Diseñan silla de ruedas que detecta obstáculos

Esta innovación, presentada en la Expo Dimei, tiene vibradores en los brazos que advierten si hay algún objeto o persona cerca.
Los jóvenes, con su diseño, que tiene un costo accesible.
Los jóvenes, con su diseño, que tiene un costo accesible. (Especial)

México

Pensando en elevar la calidad de vida de las personas de la tercera edad que han visto disminuidas sus capacidades motrices y visuales, estudiantes universitarios desarrollaron un prototipo de silla de ruedas.

La Silla preventiva, creada por Rafael González Aldaco y Hugo Fernández —de octavo y sexto semestres de la carrera de Ingeniería en Mecatrónica respectivamente, que se imparte en la Facultad de Ingeniería de la UNAM—, cuenta con sensores frontales y laterales que detectan la presencia de personas u objetos.

Esta innovación, presentada en la Expo Dimei, tiene vibradores en los brazos que advierten si hay algún objeto o persona cerca. "Su segunda función es detectar, al subir una rampa, si ésta tiene más de 30 grados de inclinación y si es así, activa una alerta para evitar una caída", explicó González Aldaco.

La tercera y última función es un sensor de temperatura. El forro de la silla es impermeable, lo que provoca un flujo de calor concentrado que puede incomodar y generar sudoración.

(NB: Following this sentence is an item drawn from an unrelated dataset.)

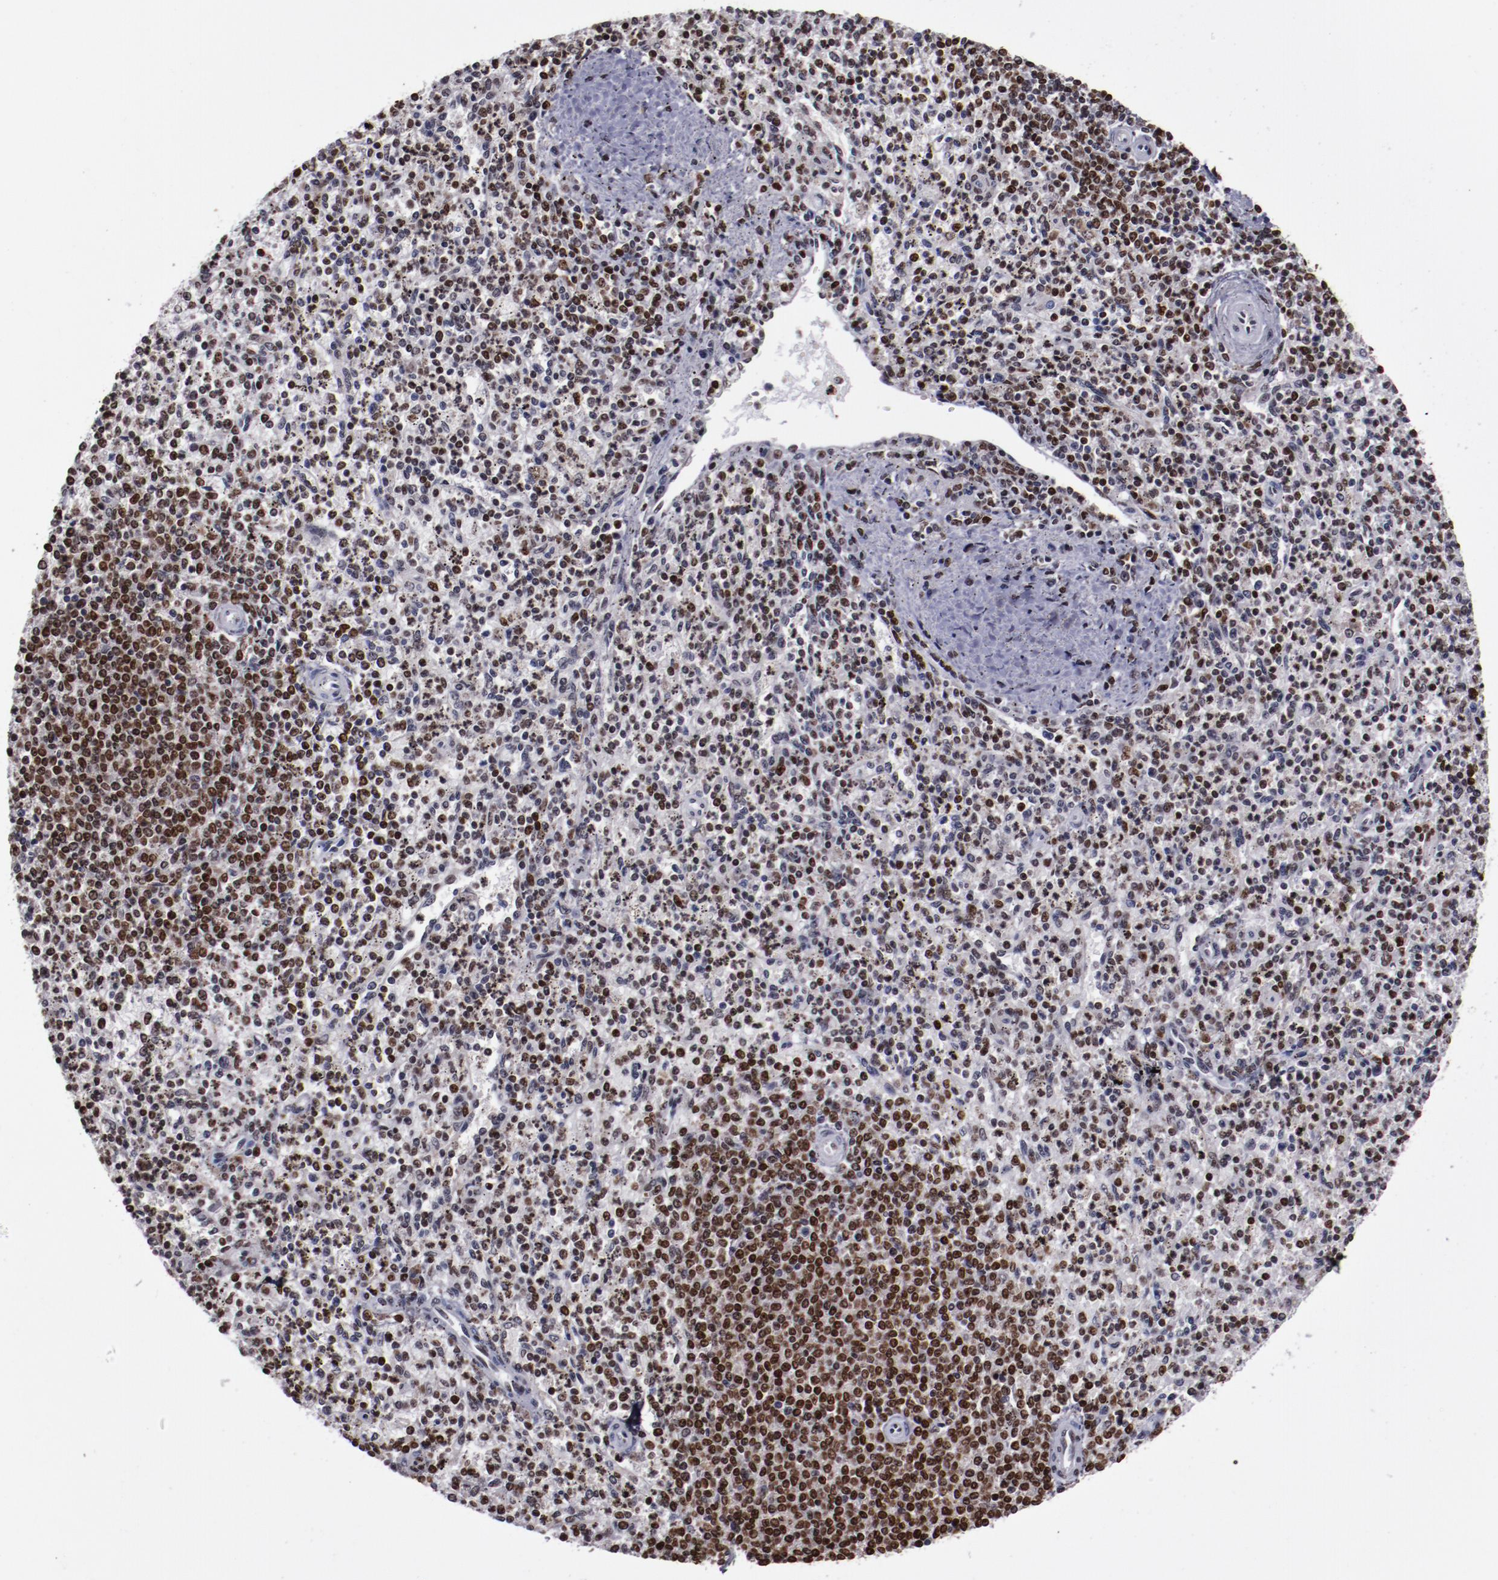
{"staining": {"intensity": "weak", "quantity": "25%-75%", "location": "nuclear"}, "tissue": "spleen", "cell_type": "Cells in red pulp", "image_type": "normal", "snomed": [{"axis": "morphology", "description": "Normal tissue, NOS"}, {"axis": "topography", "description": "Spleen"}], "caption": "A micrograph showing weak nuclear positivity in approximately 25%-75% of cells in red pulp in normal spleen, as visualized by brown immunohistochemical staining.", "gene": "APEX1", "patient": {"sex": "male", "age": 72}}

Para evitar esas situaciones, cuenta con ventiladores en la parte trasera (respaldo), que ayudan a que el aire fluya y refresque al usuario.

En cuanto al costo, Hugo Fernández explicó que la idea de la silla no es nueva y que algunas empresas han puesto en el mercado modelos similares, pero su precio es alto, y por lo tanto no son costeables para muchas personas: "Nosotros tenemos un costo neto de fabricación de aproximadamente 2 mil pesos", destacó el estudiante.

Señaló que, además de su beneficio económico, la silla preventiva puede auxiliar a algún adulto mayor si se queda dormido en un lugar reducido, pues le avisará si tiene a su alrededor obstáculos.

En un espacio público contribuirá a un mejor tránsito, porque las calles de las ciudades, específicamente las rampas para discapacitados, no cumplen la regla de máxima inclinación, que es de 30 grados, concluyó.